Starting at the line below that contains "exposure_s: 1/100" and ending at the line that contains "cx_px: -427", retype each line exactly as it stands, but omit the pictures.

---- DATA TO PROCESS

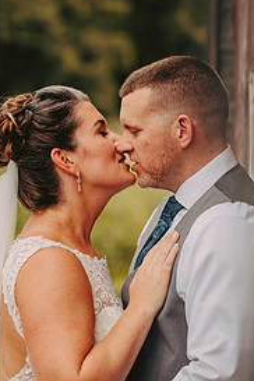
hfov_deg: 7.6
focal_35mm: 181
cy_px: 227
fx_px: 1915
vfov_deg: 11.4
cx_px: 116
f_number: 2.8
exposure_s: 1/320
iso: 200
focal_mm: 110
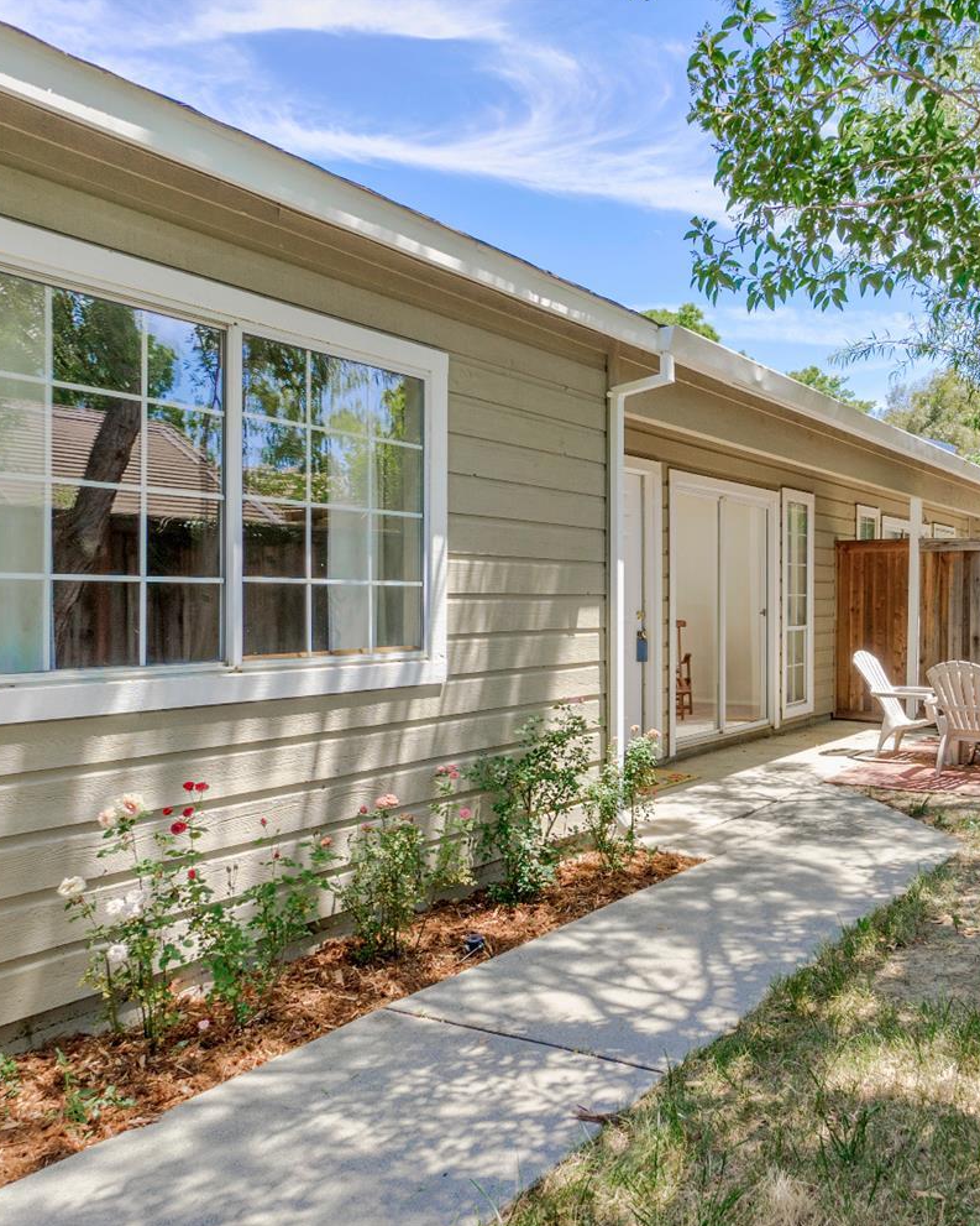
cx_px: 734
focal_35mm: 27
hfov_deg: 51.0
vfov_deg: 64.1
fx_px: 979
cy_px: 611
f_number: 8
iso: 100
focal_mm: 13
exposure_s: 1/100
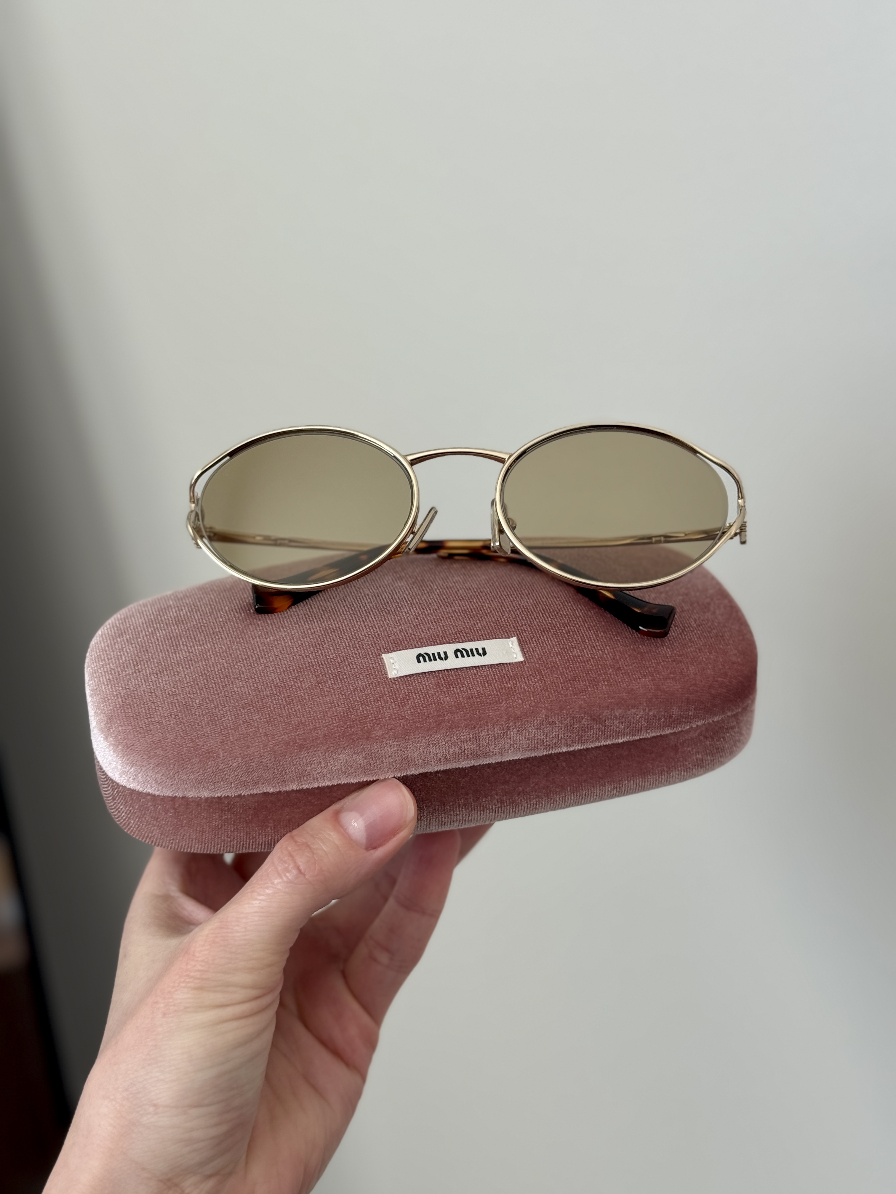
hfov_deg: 30.3
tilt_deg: -26.3
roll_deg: +1.1
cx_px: 448
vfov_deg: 39.7
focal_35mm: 48
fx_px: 1657
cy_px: 597
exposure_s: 1/167
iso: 50
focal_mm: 6.76
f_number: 1.78
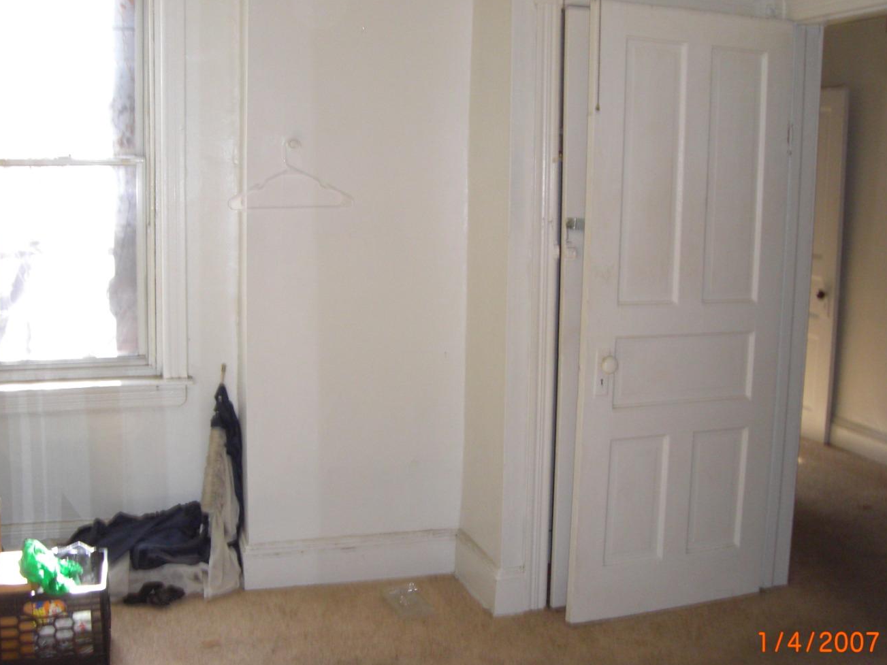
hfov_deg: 44.8
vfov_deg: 34.3
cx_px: 449
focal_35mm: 42
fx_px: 1076
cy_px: 351
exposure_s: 1/60
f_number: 2.7
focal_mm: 6.2
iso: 200
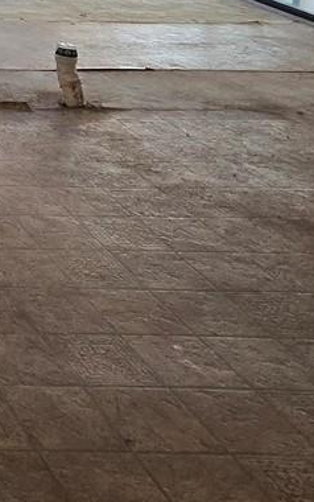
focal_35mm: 58
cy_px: -174
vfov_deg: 28.0
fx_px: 793
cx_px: -427
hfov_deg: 14.8
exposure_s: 1/60
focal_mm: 2.2
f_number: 2.2
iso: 160
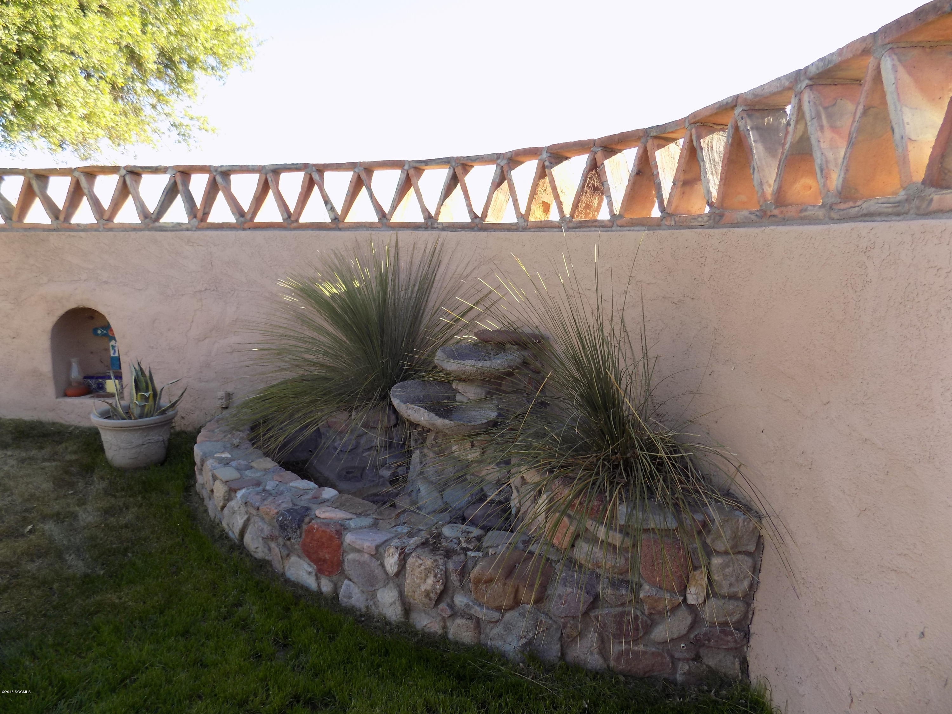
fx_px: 633
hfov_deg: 73.9
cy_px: 357
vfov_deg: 58.9
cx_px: 476
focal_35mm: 23
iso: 80
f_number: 3.1
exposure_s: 1/200
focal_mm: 4
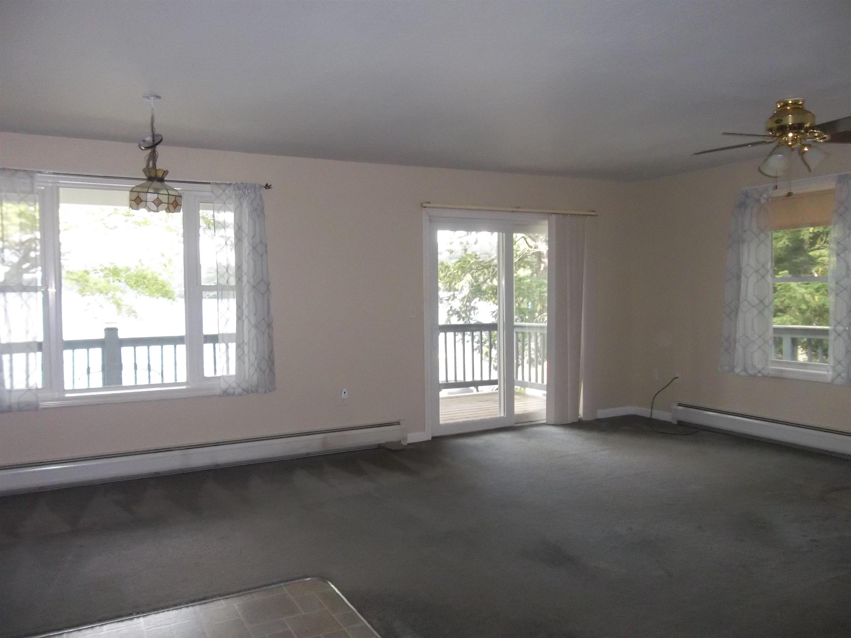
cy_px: 319
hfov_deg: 65.3
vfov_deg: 51.4
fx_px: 664
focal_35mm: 27
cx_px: 426
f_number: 3.5
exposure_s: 1/60
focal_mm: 4.9
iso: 320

--------

[ANSWER TO THE PROBLEM]:
exposure_s: 1/100
hfov_deg: 30.3
tilt_deg: -26.3
roll_deg: +1.1
cx_px: 448
vfov_deg: 39.7
focal_35mm: 48
fx_px: 1657
cy_px: 597
exposure_s: 1/167
iso: 50
focal_mm: 6.76
f_number: 1.78
hfov_deg: 44.8
vfov_deg: 34.3
cx_px: 449
focal_35mm: 42
fx_px: 1076
cy_px: 351
exposure_s: 1/60
f_number: 2.7
focal_mm: 6.2
iso: 200
focal_35mm: 58
cy_px: -174
vfov_deg: 28.0
fx_px: 793
cx_px: -427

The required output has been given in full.